L’eau que j’avale tombe dans un gouffre sans fond : quand je commence à en boire, difficile de m’arrêter. Avec un verre à table je sais me tenir, mais si je goûte à une bouteille elle risque d’y passer*. Et certaines crises impliquent directement le robinet. Je me souviens, quand je travaillais et que personne ne rodait près de la fontaine à eau, je me servais un gobelet, je le buvais, pareil pour le deuxième, puis je remontais l’escalier entamant le troisième.

# La manie précédente fonctionne aussi avec le jus d’orange bien frais.

# Je ne peux résister à un nouveau carnet : une jolie couverture, des pages blanches, font déferler une tonne d’idées même si je sais, qu’il est fort probable qu’une fois acheté il reste blanc, comme tant d’autres, car je trouverais prétentieux d’y griffonner des brouillons, des billets pas finis, et car je sais que, si je l’entame, ça va durer trois jours et puis c’est tout. Ces raisonnements acquis n’empêchent en rien l’achat compulsif de carnets. Il me faut même alors un nouveau stylo/crayon qui deviendra son associé, pour marquer la journée.

# Dans les transports en commun je détruis la peau du bout de mes doigts. Quand je ne dors pas.

# Quand je marche il m’arrive d’avoir une phrase en tête, et de la répéter des dizaines de fois en rythme avec mes pas.

# Si je ne sors pas avec, un stylo, du papier blanc et ma cornaline, rien n’ira bien. Ajoutez si je vois quelqu’un, ma poudre bourgeois bio pour le teint et son miroir, mon tube interminable de crème pour les mains Nina, un labello rouge ; et mon portable, chargé de préférence, car souvent souvent il est lâche quand il faut pas. Sinon rien n’ira bien.

Je vois des visages et autres formes figuratives partout. Dans les nuages, classique. Mais aussi dans mon assiette, dans les flaques d’eau, les plaques d’égout, les feuilles, le crépis, le lino,  l’herbe et les feuilles, les sièges et le sol du métro…

Je lis tout ce que je vois.  C’est une manie depuis l’enfance quand j’apprenais à lire. Les panneaux, les publicités, la carte du restaurant, les affiches dans les salles d’attente, le nom de chaque station de la ligne de métro, le code de bonne conduite dans le bus… Tout y passe.

# Je pose des questions venues d’outre-conscient sans prévenir. Pas à n’importe qui, mais une fois dans mon cercle de confiance il faut s’attendre au pire quand je commence une phrase par “pourquoi”. Cette manie qui date elle aussi de l’enfance a traumatisé ma mère en voiture, et ceux qui ont partagé mon lit car ils savent, qu’elle se manifeste souvent juste avant de dormir.  Exemple en direct : pourquoi certains pays sont féminins (la France, la Belgique…) et d’autres masculins (le Danemark, le Japon…) ? Google apaise ce genre d’angoisse, merci.

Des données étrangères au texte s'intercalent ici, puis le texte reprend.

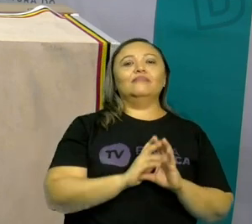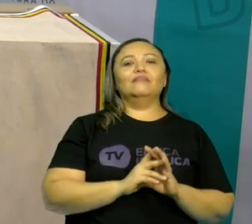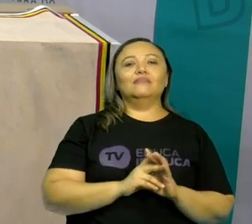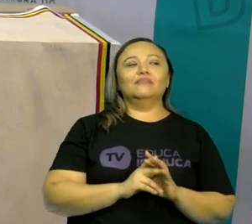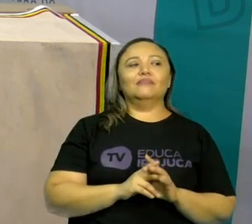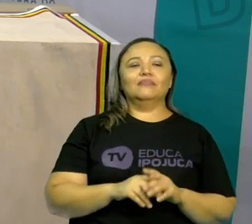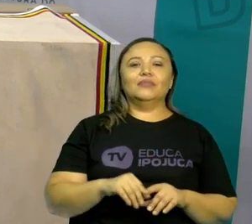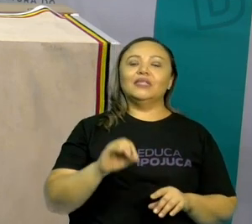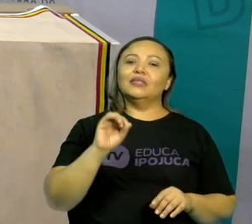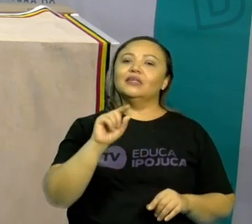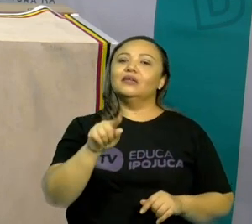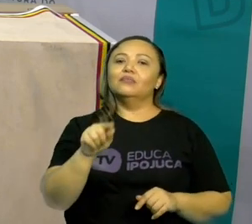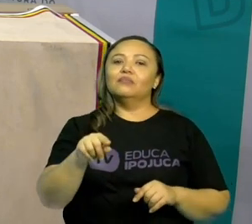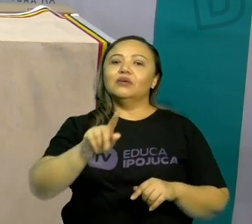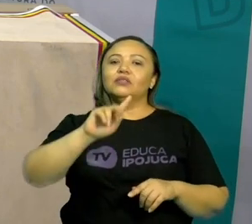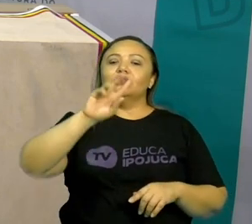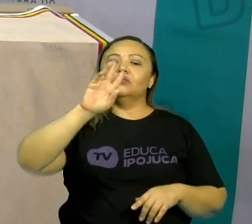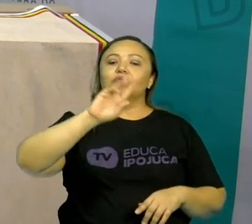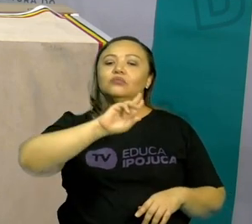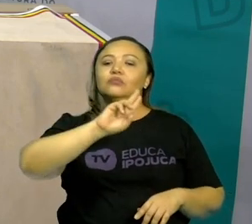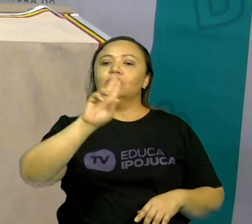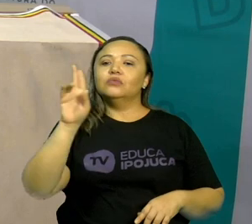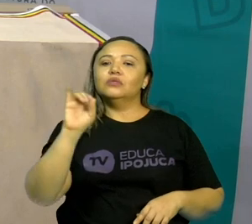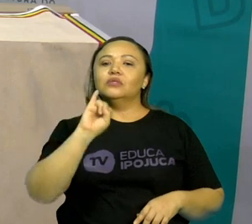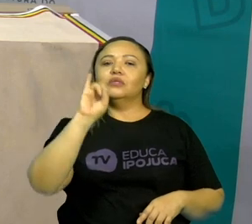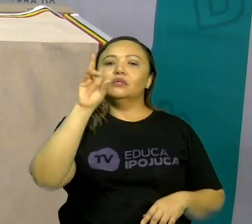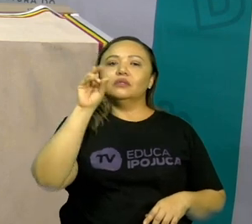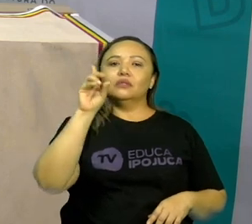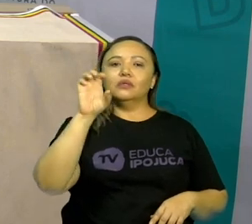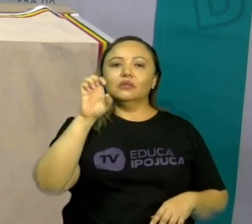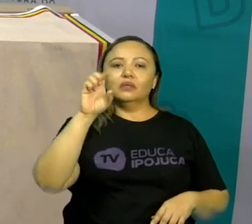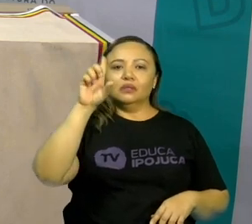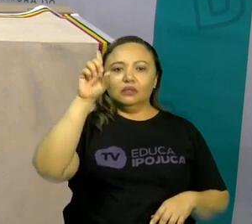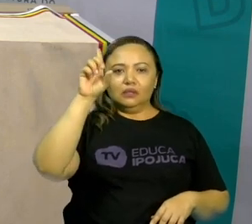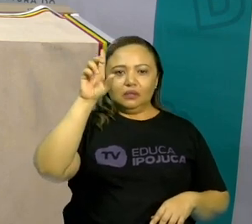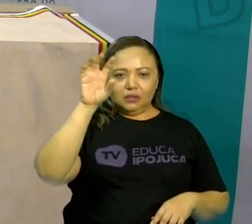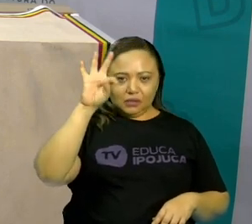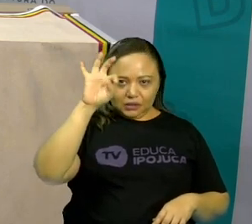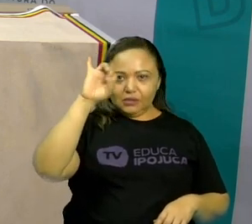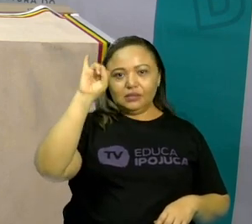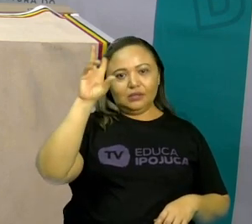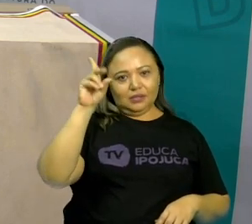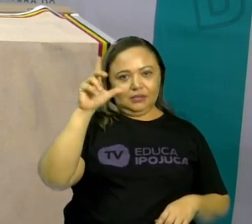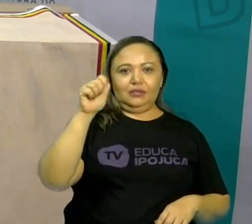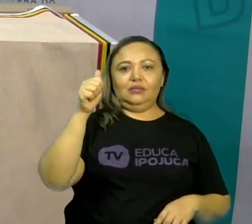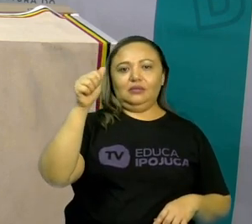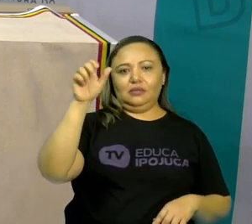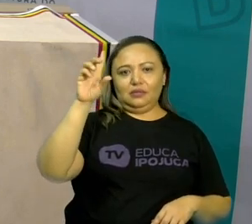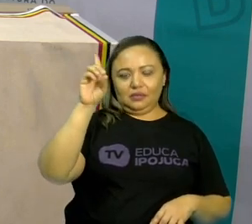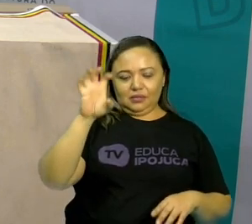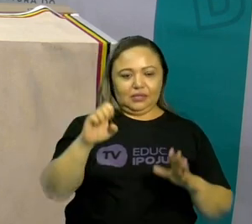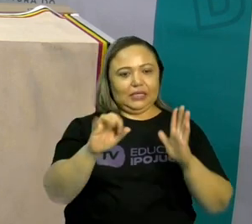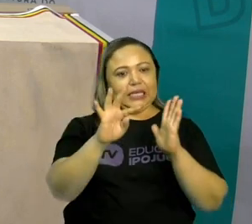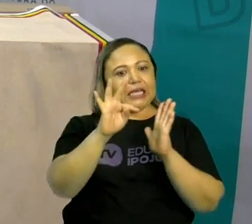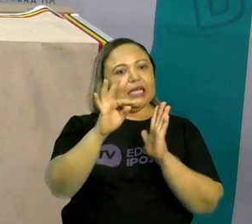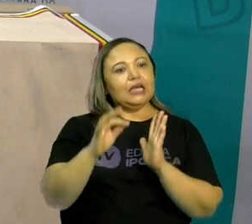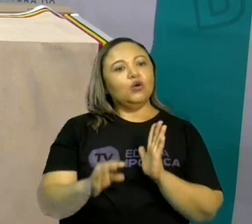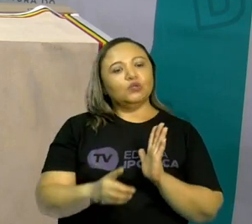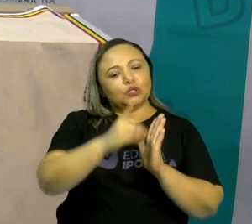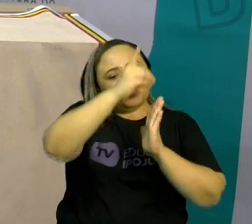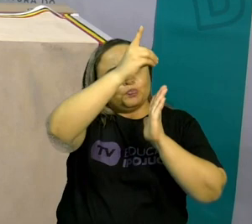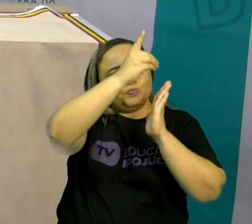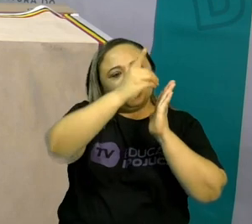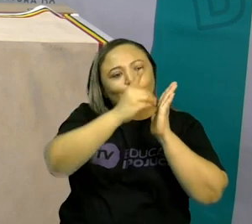Isso se chama identidade. Ao nascermos também, o nosso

# J’ai la mémoire des chiffres. Surtout des dates (merci le blog), et des prix quand je fais mes courses. Les caissiers doivent me trouver casse-pieds (ou d’une grande aide), car je rectifie les erreurs d’affichage de tous les produits bio : “Les yaourts sont à 0.89€ en rayon, pas à 0.92€, le beurre à 2.26 pas 2.32…”. Ce n’est ni exprès, ni pour grappiller quelques neuf centimes : tout s’imprime dans ma tête. Par contre je me trompe souvent quand je on me demande mon numéro de téléphone…

# Ah et sinon quand je suis seule, je parle. Toute seule, évidemment.

*Cet article est dédié au litre et demi de Cristaline  qui m’a inspirée avant de disparaître.

Article sélectionné et importé des archives de mes anciens blogs, brut et sans commentaire.